Every year, I use many methods, water bath and pressure canning, freezing and dehydrating, and fermentation. This is how I can keep up the conversation with the world I can’t see. The slow process of fermentation helps me be attentive to how produce continues to transform once it stops growing in or above the ground, or on a tree. I am a big fan of growing food and a big fan of microbes. Combining the two activities brings me joy. The joy is deepened by the fact that it is practical! I use less freezer and fridge space too.

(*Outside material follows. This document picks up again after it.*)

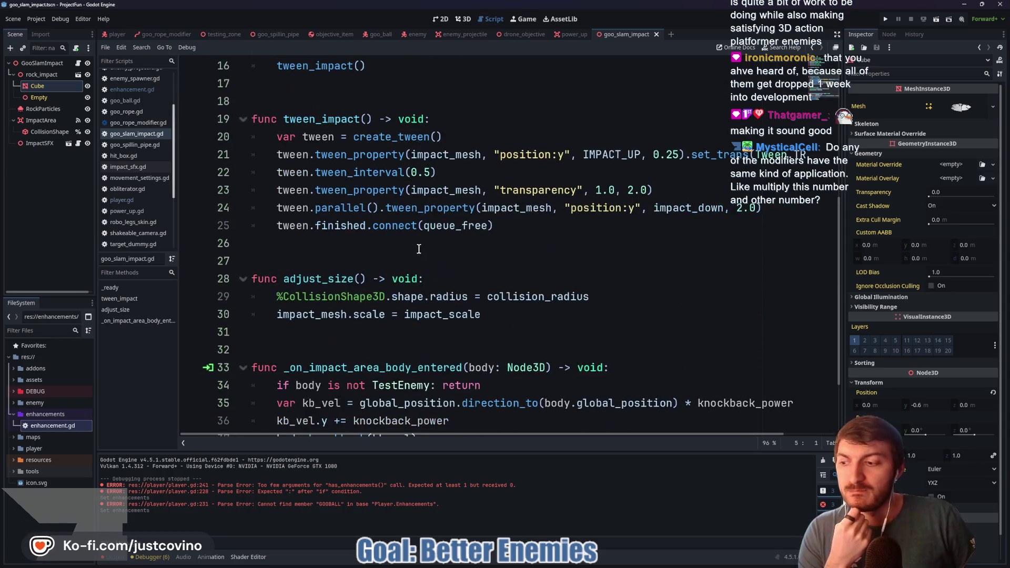
pyautogui.scroll(5, 435, 262)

The big blousy outer leaves of cabbage are one food that excites my imagination. My husband harvested a head of purple cabbage and I can’t get over the glory of the lush outer leaves. He processed them this week by stacking them, rolling them out like a cigar and feeding them through the food processor tube. They come out chiffonaded. We can do this by hand, but the outer leaves are tough and a robot makes it easier on stiff hands. We froze some and I am fermenting the rest.
The food processor is such a useful tool on my food journeys. In it, large leaves can be chopped fine along with other roots like carrots and kohlrabi and some aromatics and packed with 10% salt to be used as bouillon or soup base.
Those giant cabbage, Brussels sprouts, and winter squash leaves all have a place in my kitchen. I use them to make beautiful, edible non-stick layers for cooking fish, or to line a Dutch oven to bake bread. I also like to ferment the whole leaves of cabbage to make cabbage rolls. The fermentation softens them and makes them easy to use, while adding delicious flavor.
To lacto-ferment, I want to create an environment without oxygen which allows beneficial lactic acid bacteria to flourish while suppressing bacteria that could spoil food. We can dry salt, where the salt extracts the water from the vegetable, or make a brine when vegetables do not produce a lot of liquid.
With the outer leaves, I find it best to submerge them under a prepared brine solution of at least 2% salt. I vary from 3.5 - 5% depending on how long I want my ferment to go, how warm it is in my kitchen, and the kind of produce I am fermenting.
I typically make a brine with 2 1/4 teaspoons of sea salt per 1 cup of non-chlorinated water. While this may seem like a high salt ratio to some, it's a straightforward formula I use for fermenting salsas and large vegetable chunks like when making a fermented giardiniera. The higher salt content slows down fermentation, which allows me to ferment at room temperature for longer. Once the ferment is to my liking, I either use it right away or transfer it to a cooler spot or the fridge. The extra salt is handy because I just use less salt when I add the fermented veggies to a dish.
Watching the arrival of fall and cold days is like experiencing a slow goodbye. I place myself at the end of summer, watching a loved one from a small window of an airplane taking off. I want to savor each moment and trust that I can keep a little bit of it alive with us during the winter months.
Our quotidian ways to use the chiffonaded fermented leaves:
I use them to make cabbage rolls – golabki.
They go into borscht soup. The fermented leaves help build a layer of flavor often achieved by using beet kvass.
Fermented leaves can be chopped and go into an egg/tuna salad as a “pickle” addition.
We can mix the chopped leaves with onions, carrots, oregano and jalapeno for a curtido.
Fermented winter squash gives out grape leaves vibes and here is stuffed with rice and meat and the leaves bring in the “zing.” I didn’t add lemon juice in the recipe.
Other ways to use large garden leaves: as a non-stick for baking bread or to decorate a loaf.
Last but not least, brussel sprouts greens from last year’s garden that went to the freezer but cooked beautifully in stir fries and soups.
Frozen whole outer green leaves being cut as needed for soup.
Thanks, Ellie!
How are you all preparing for winter?